In [None]:

# Import necessary libraries
import sqlite3
import matplotlib.pyplot as plt
import numpy as np
import pandas as pd
from category_encoders import OneHotEncoder
from category_encoders import OrdinalEncoder
from sklearn.ensemble import RandomForestClassifier
from sklearn.linear_model import LogisticRegression
from sklearn.metrics import accuracy_score
from sklearn.model_selection import train_test_split
from sklearn.pipeline import make_pipeline
from sklearn.tree import DecisionTreeClassifier, plot_tree


In [None]:
%load_ext sql
%sql sqlite:////home/jovyan/nepal.sqlite

In [None]:
%%sql
SELECT name
FROM sqlite_schema
WHERE type = "table"

In [None]:
%%sql
SELECT distinct(district_id)
FROM id_map

In [None]:
# Task 4.5.2: Calculate the number of observations in the id_map table associated with district 1.
%%sql
SELECT COUNT(*)
FROM id_map
WHERE district_id = 1;

In [None]:
# Task 4.5.3: Calculate the number of observations in the id_map table associated with district 3.

In [None]:
%%sql
SELECT COUNT(*)
FROM id_map
WHERE district_id = 3;

In [4]:
# ask 4.5.4: Join the unique building IDs from Kavrepalanchok in id_map, all the columns from building_structure, and the damage_grade column from building_damage, limiting your results to 5 rows. Make sure you rename the building_id column in id_map as b_id and limit your results to the first five rows of the new table.

In [None]:
%%sql
SELECT distinct(i.building_id) AS b_id,
       s.*,
       d.damage_grade
FROM id_map AS i
JOIN building_structure AS s ON i.building_id = s.building_id
JOIN building_damage AS d ON i.building_id = d.building_id
WHERE i.district_id = 3
LIMIT 5;




In [3]:
# Task 4.5.5: Write a wrangle function that will use the query you created in the previous task to create a DataFrame. In addition your function should:

# Create a "severe_damage" column, where all buildings with a damage grade greater than 3 should be encoded as 1. All other buildings should be encoded at 0.
# Drop any columns that could cause issues with leakage or multicollinearity in your model.

In [None]:
import sqlite3
import pandas as pd

def wrangle(db_path):
    """
    Wrangle data from an SQLite database to prepare it for analysis.

    Parameters:
    db_path (str): Path to the SQLite database file.

    Returns:
    pd.DataFrame: A DataFrame with processed and cleaned data.
    """
    # Connect to the SQLite database
    conn = sqlite3.connect(db_path)

    # Construct the SQL query
    query = """

**DATA FOR REVIEW**
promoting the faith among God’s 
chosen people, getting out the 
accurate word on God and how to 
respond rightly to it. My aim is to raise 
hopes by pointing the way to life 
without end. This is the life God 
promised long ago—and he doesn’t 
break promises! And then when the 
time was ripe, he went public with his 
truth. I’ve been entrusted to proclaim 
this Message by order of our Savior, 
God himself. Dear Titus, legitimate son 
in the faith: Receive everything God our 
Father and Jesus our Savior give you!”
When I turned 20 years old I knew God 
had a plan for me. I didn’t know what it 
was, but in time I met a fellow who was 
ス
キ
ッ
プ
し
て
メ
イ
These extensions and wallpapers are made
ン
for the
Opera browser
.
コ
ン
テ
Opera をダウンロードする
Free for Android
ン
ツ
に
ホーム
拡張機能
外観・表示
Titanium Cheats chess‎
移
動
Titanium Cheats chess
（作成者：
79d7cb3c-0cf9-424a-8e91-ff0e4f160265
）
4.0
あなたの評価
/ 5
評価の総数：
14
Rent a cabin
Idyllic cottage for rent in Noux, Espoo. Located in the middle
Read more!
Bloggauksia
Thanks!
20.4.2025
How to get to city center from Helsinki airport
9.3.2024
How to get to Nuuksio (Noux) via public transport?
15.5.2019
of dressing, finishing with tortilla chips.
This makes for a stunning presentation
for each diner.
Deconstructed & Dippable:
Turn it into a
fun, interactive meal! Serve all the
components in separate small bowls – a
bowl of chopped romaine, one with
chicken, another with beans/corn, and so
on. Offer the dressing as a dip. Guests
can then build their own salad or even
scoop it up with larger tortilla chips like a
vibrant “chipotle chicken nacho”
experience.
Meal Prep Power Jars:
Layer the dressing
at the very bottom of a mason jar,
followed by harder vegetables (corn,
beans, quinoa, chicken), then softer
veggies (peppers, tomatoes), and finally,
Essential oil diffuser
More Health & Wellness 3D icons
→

--

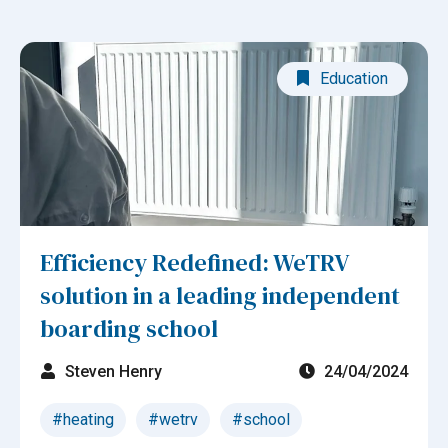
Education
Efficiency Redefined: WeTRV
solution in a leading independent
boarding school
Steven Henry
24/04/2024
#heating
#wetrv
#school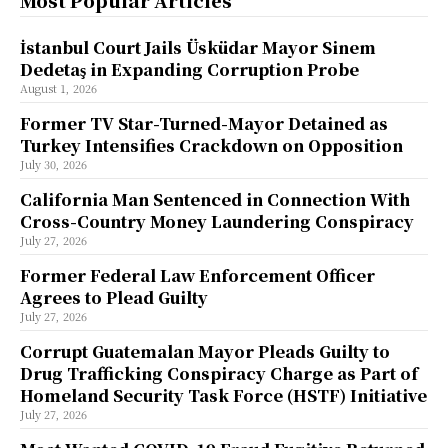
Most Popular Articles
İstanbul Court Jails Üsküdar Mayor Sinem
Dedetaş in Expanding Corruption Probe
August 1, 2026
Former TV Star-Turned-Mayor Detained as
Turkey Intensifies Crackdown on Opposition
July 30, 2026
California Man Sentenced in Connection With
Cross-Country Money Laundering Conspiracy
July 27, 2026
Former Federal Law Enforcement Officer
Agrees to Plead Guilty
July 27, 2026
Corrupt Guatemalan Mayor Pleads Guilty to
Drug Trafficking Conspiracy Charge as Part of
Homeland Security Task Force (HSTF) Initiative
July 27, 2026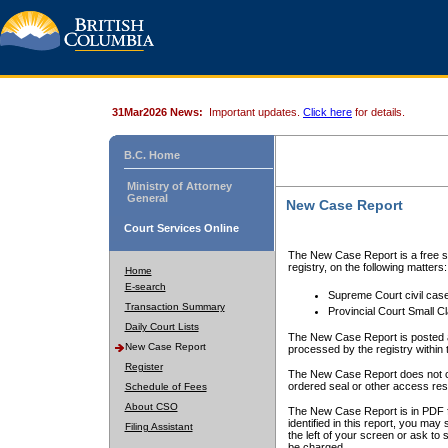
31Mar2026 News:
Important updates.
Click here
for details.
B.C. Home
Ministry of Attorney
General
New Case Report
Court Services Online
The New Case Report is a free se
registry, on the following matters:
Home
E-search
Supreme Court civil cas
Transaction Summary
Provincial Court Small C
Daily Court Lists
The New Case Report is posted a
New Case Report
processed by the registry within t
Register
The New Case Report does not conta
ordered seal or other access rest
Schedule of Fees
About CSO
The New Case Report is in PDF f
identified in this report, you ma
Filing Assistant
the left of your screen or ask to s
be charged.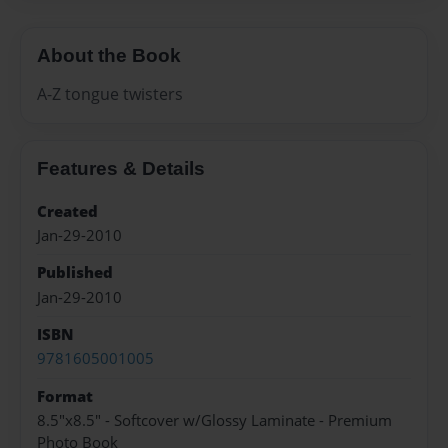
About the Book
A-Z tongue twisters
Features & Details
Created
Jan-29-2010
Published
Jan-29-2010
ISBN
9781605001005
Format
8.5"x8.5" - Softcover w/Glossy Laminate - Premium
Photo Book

--

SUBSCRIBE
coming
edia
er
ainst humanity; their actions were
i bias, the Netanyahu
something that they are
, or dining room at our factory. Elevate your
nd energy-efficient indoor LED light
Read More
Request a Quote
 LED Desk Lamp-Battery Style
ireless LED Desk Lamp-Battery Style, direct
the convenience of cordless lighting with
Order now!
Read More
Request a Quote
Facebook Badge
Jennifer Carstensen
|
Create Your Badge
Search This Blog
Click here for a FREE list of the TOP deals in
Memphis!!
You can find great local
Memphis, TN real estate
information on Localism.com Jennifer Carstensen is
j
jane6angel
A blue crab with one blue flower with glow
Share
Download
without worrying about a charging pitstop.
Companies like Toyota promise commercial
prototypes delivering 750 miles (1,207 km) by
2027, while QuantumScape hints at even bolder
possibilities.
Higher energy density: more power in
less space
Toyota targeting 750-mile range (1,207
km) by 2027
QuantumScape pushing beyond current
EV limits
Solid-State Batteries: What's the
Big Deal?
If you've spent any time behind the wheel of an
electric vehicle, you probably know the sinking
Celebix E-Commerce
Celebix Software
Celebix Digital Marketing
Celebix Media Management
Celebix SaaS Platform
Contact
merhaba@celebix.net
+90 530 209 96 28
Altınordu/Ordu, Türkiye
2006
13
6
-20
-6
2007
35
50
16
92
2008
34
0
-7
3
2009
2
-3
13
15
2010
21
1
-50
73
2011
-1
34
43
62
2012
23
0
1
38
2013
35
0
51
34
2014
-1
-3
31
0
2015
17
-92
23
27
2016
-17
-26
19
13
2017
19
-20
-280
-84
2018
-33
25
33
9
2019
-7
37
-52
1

**QUESTIONS**
A: Sum up the notebook in two sentences.
B: Answer these questions from the notebook:
(i) What path is used to connect to the database?
(ii) In the join query, what new name is given to the building_id column from id_map?
(iii) Which buildings should be encoded as 1 in the "severe_damage" column?
C: Revise the notebook's passage, everything from "Wrangle data from" down to "and cleaned data.", putting "tidied" in place of "cleaned".

**YOUR RESPONSES**
A: The notebook loads Python libraries for data handling, plotting and modeling, connects to the SQLite database nepal.sqlite, and runs SQL queries that list its tables and count the observations in the id_map table for districts 1 and 3. It then joins unique building IDs from Kavrepalanchok with all columns of building_structure and the damage_grade column of building_damage, limited to five rows, and starts a wrangle function meant to build a DataFrame with a "severe_damage" column and drop columns that could cause leakage or multicollinearity.

B:
(i) /home/jovyan/nepal.sqlite
(ii) b_id
(iii) Buildings with a damage grade greater than 3.

C:
Wrangle data from an SQLite database to prepare it for analysis.

    Parameters:
    db_path (str): Path to the SQLite database file.

    Returns:
    pd.DataFrame: A DataFrame with processed and tidied data.